Пуаро покачал головой.
– Нет, это, как вы говорите, пока что только теория, голая теория. Я надеялся найти определенный предмет в списке. Eh bien, я нашел его. Он здесь, но, мне кажется, указывает в неверном направлении. Правильный ключ, но не к той персоне. Это значит, что у нас еще много работы, и, признаюсь, я нахожу здесь много предметов, назначение которых мне пока еще не ясно. Я еще не могу собрать воедино все факты. А вы? Вижу, тоже – нет. Тогда давайте работать, каждый исходя из своих предположений. У меня нет уверенности, повторяю, есть пока только подозрение...
– Гм... Какую-то чушь вы несете! – вознегодовал Джепп. Он встал. – Ладно, на сегодня хватит. Я работаю в Лондоне, вы возвращаетесь в Париж, Фурнье. А вы, мсье Пуаро?
– Я все еще хочу сопровождать мсье Фурнье в Париж, теперь даже больше, чем когда-либо.
– Больше, чем когда-либо!.. Хотел бы я знать, что за причуды у вас на уме?
– Причуды? Ce n'st pas joli, за! Нехорошо!
Фурнье поднялся и церемонно пожал всем руки.
– Желаю вам доброго вечера. Множество благодарностей за восхитительное гостеприимство. Мы встретимся в Кройдоне завтра утром? Не так ли?
– Точно так. A demain! До завтра!
– Будем надеяться, – пошутил Фурнье, – что нас с вами не пристукнут по дороге.
Джепп и Фурнье ушли. Пуаро некоторое время оставался словно в забытьи.

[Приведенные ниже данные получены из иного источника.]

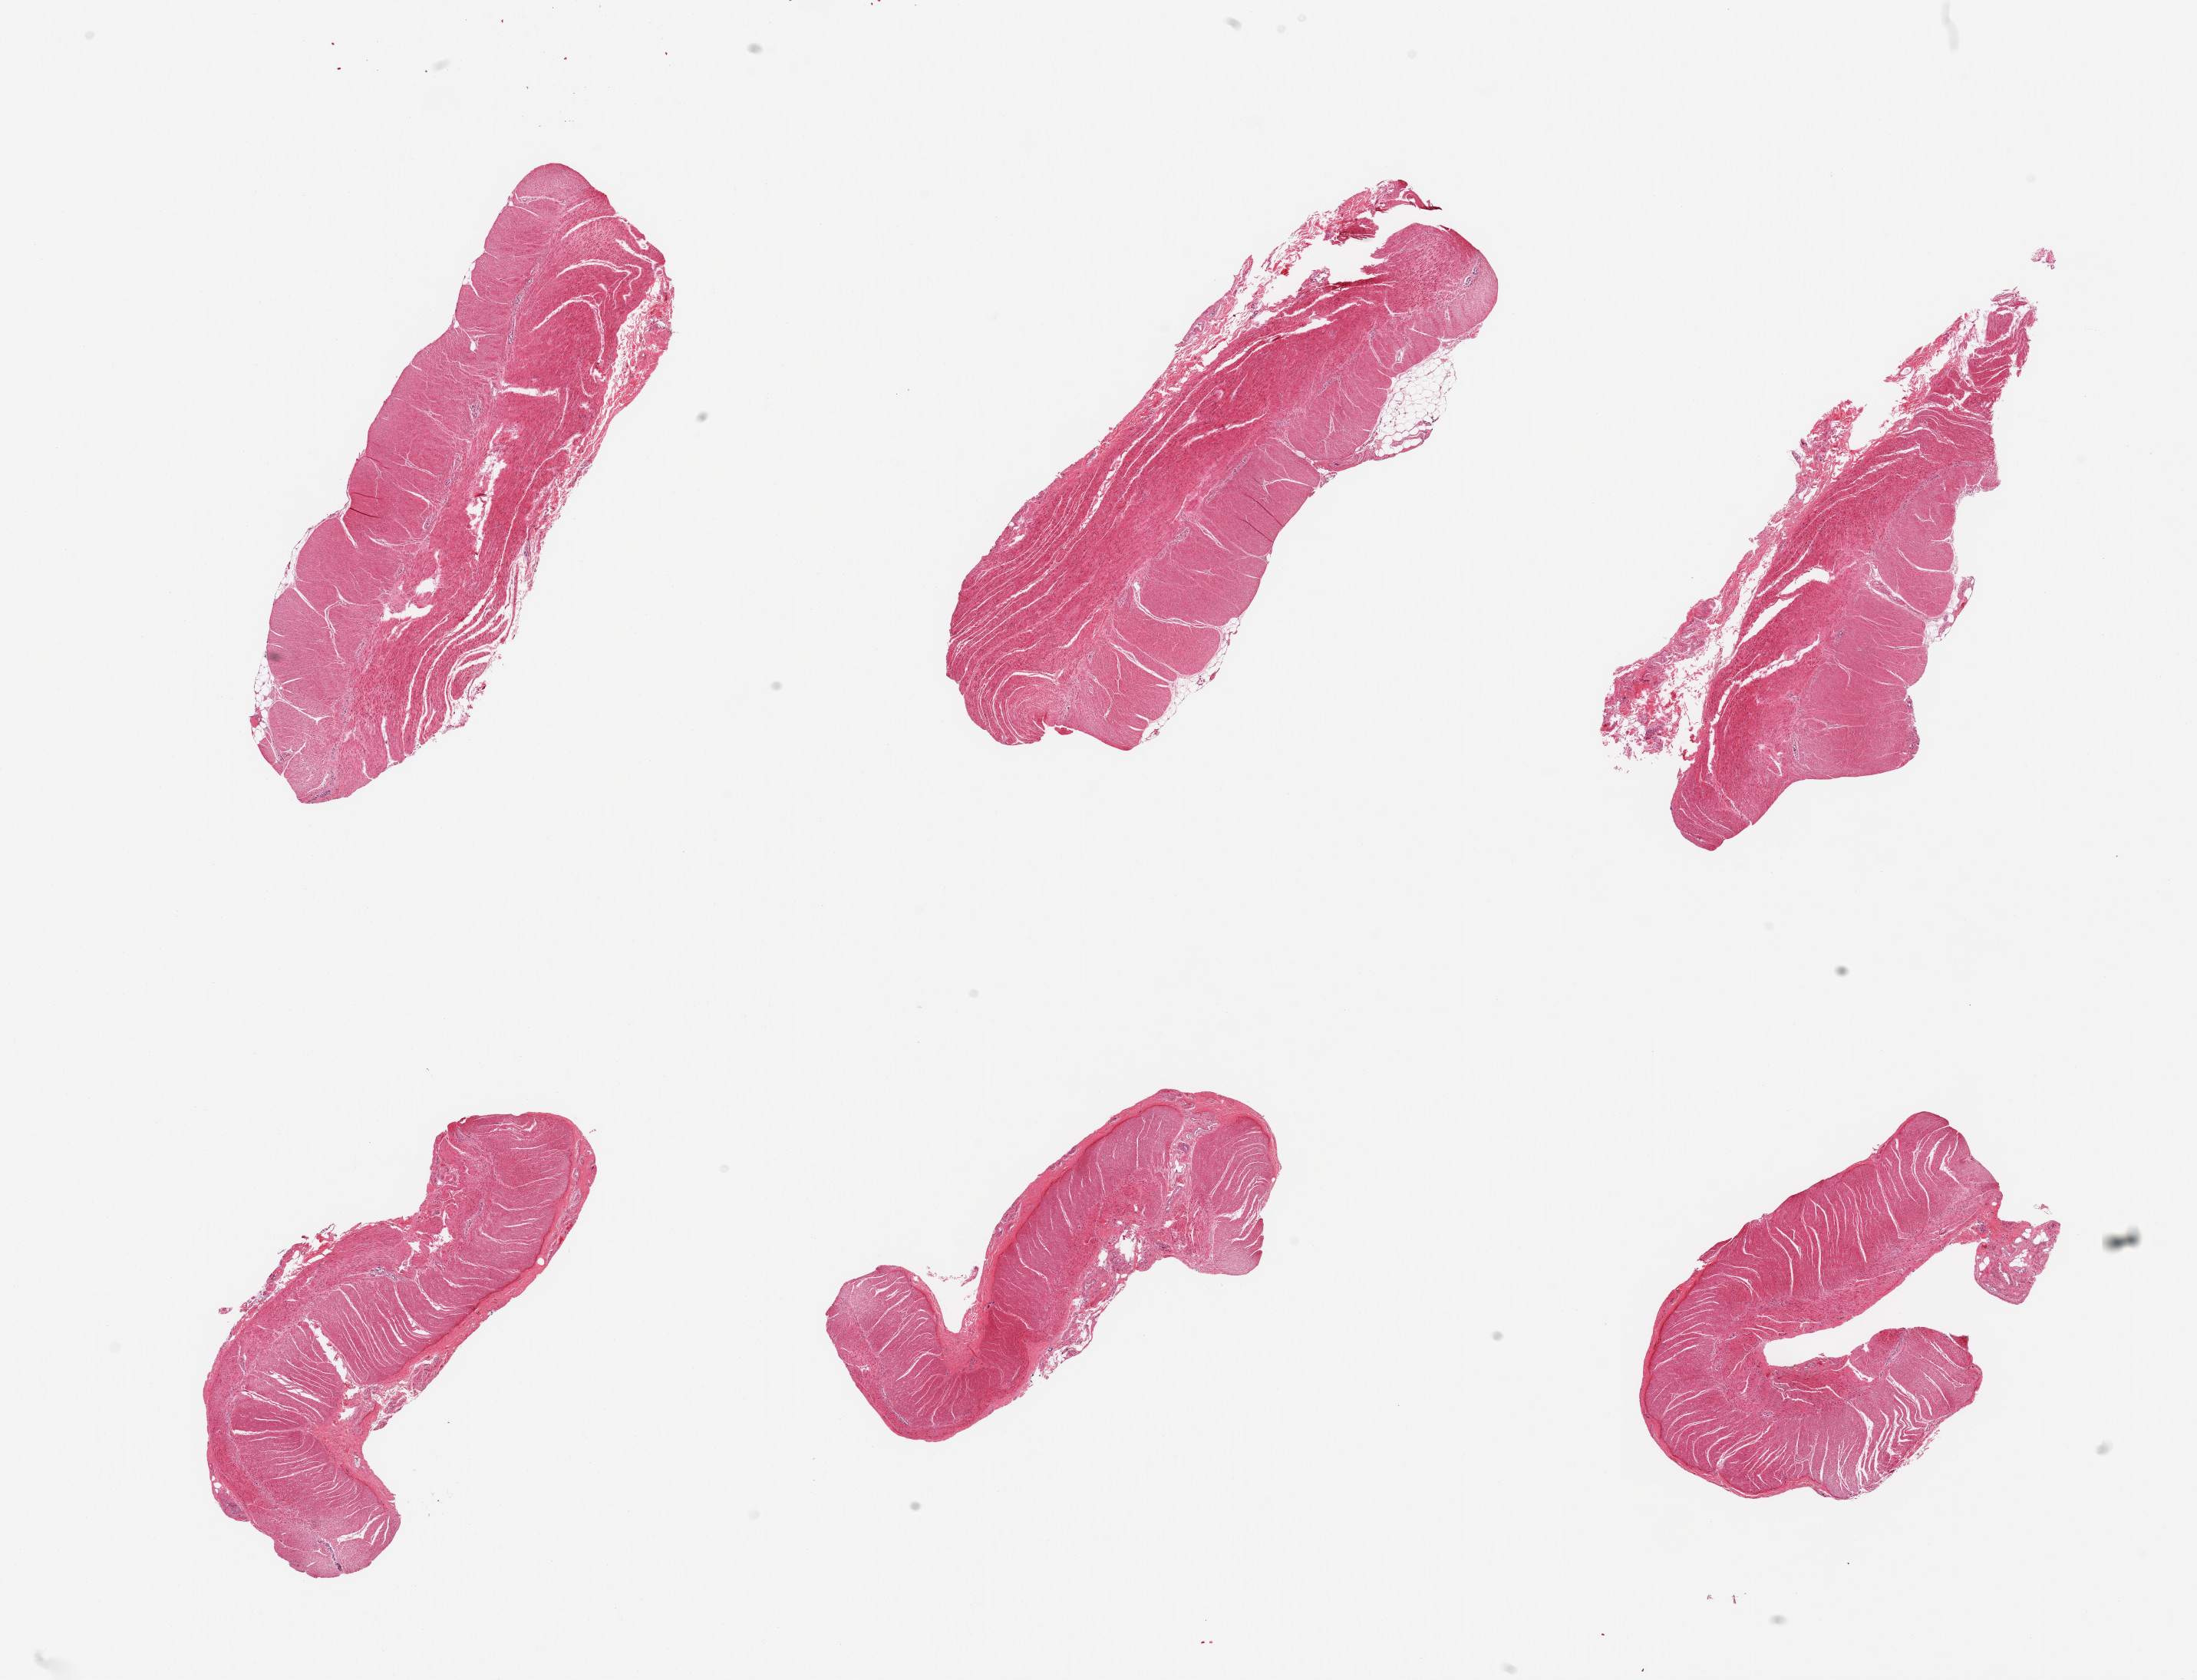
Digitized H&E-stained section — a low-resolution overview of the entire scanned area, about 22.6 x 17.3 mm. PAXgene-fixed paraffin-embedded (PFPE) section. Sampled site (target tissue): sigmoid colon. Tissue donor sample. Donor: male.
Pathologist's review note for this sample: 6 pieces, confirmed target muscularis.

Затем встал, неторопливо убрал посуду, вытер стол, высыпал из пепельницы окурки и расставил по местам стулья, подошел к приставному столику и взял подборку «Sketch».
Перелистал страницы и, наконец, добрался до того, что искал.
Это был фотоснимок. Над ним было написано:
«Поклонники солнца». А внизу подпись: «Графиня Хорбари и мистер Раймонд Барраклоу на отдыхе в Ле Пине».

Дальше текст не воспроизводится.